Thanks for raising this - but is it really an issue in this location - a ceiling void? I'll look at the celotex literature... If I really need a

50mm air gap there then I am only going to squeeze in 50mm of insulation...
Reply to
John Richer

Thanks - the relative performance was just what I was looking for.

So this suggests that if I do get to 50mm celotex, then I have done enough. The attic rooms have sloping ceilings with loose fill insulation poured between slates and lath-and-plaster sloping walls (a previous owner's contribution to the house) so they will dominate the heat flow.

Reply to
John Richer

Whatever you do, DO NOT use the shredded/treated newspaper loose fill that is blown in. The ruddy stuff gets everywhere. I wouldn't recommend it to my worst enemy. Earlier this year I removed all of it and put the standard roll-type down. This was not expensive at all (I got mine from B&Q).

MM

Reply to
Mike Mitchell

Two benefits. Less heat loss through the timbers as mentioned by someone else with 200mm it starts to get significant. Spreads the load.

Your lath and plaster ceiling has no DPM so the warm damp air will be getting into a cooler area. Mr Taylor is correct that any condensation will be on the cold side of the insulation but unless you are covering the whole ceiling area there is going to be somewhere with less insulation or where the warm air gets into the roof void proper.

I personally think that fitting rigid insulation in the confines of loft will be a PITA...

Reply to
Dave Liquorice

On 18 Jun 2004 20:52:59 +0100, a particular chimpanzee named John Richer randomly hit the keyboard and produced:

The conductivity ('k-value' or 'lambda-value') is the relative performance. AFAIR, the k-value for mineral wool is 0.037W/m^2K, whereas for Celotex it's 0.023W/m^2K

I think I suggested at least 100mm thick Celotex. Although something is better than nothing.
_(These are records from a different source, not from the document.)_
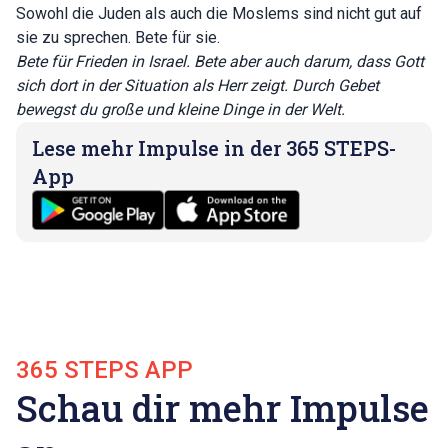
Sowohl die Juden als auch die Moslems sind nicht gut auf
sie zu sprechen. Bete für sie.
Bete für Frieden in Israel. Bete aber auch darum, dass Gott
sich dort in der Situation als Herr zeigt. Durch Gebet
bewegst du große und kleine Dinge in der Welt.
Lese mehr Impulse in der 365 STEPS-
App
365 STEPS APP
Schau dir mehr Impulse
Your previous owner's contribution appears to be to create a high risk of condensation in your roof by blocking the ventilation path between the insulation and the roof felt.

Reply to
Hugo Nebula

Agreed. You should try and put the celotex down the sloping bits, with an air gap above.

Probaly means ripping out all the ceilings tho.

Reply to
The Natural Philosopher

Heard a brilliant tale about this stuff from a joiner the other day. Another customer had put the stuff down all over the roof space, then some months later needed to get up there again for something. He removed the access panel in the landing ceiling, and was promptly deluged with the tons of the stuff - apparently the loft had been very well ventilated and the prevailing wind had blown the whole lot down one end of the loft, where the hatch was. SWMBO was delighted, I'm told.

David

Reply to
Lobster

Yes, I have had concerns about this, but the surveyor did not flag this up [1]; and there is no felt, just original welsh slate laid on battens, so perhaps there is enough air movement to keep things dry?

[1] I know, one shouldn't expect 750 pounds worth of surveyor's report to tell you anything useful.
Reply to
John Richer

As my house has this same configuration, and comes with the original vintage 1913 insulation down the slopey bits (ie none) I've been wondering about doing this myself. However, not sure I have the stomach to pull down all that lath and plaster etc.

If I was to stuff Celotex slabs down the sloping 'slots' from above, how worthwhile would that be, given that the slabs would certainly not be a perfect fit between the rafters? Would the small airgaps I'd inevitably leave cause so much heat loss as to render the Celotex not cost effective?

In comparison, how effective would it be to attach that thermal-lined plasterboard(?) over the top of my existing ceilings?

Thanks David

Reply to
Lobster

Probably. To be honest.

If you have the room, FAR more effective IMHO.

Reply to
The Natural Philosopher

Which particular celotex product? Looking on their website I can't see any "loft insulation"....

Reply to
hudsterou

What would be the best way of attaching it?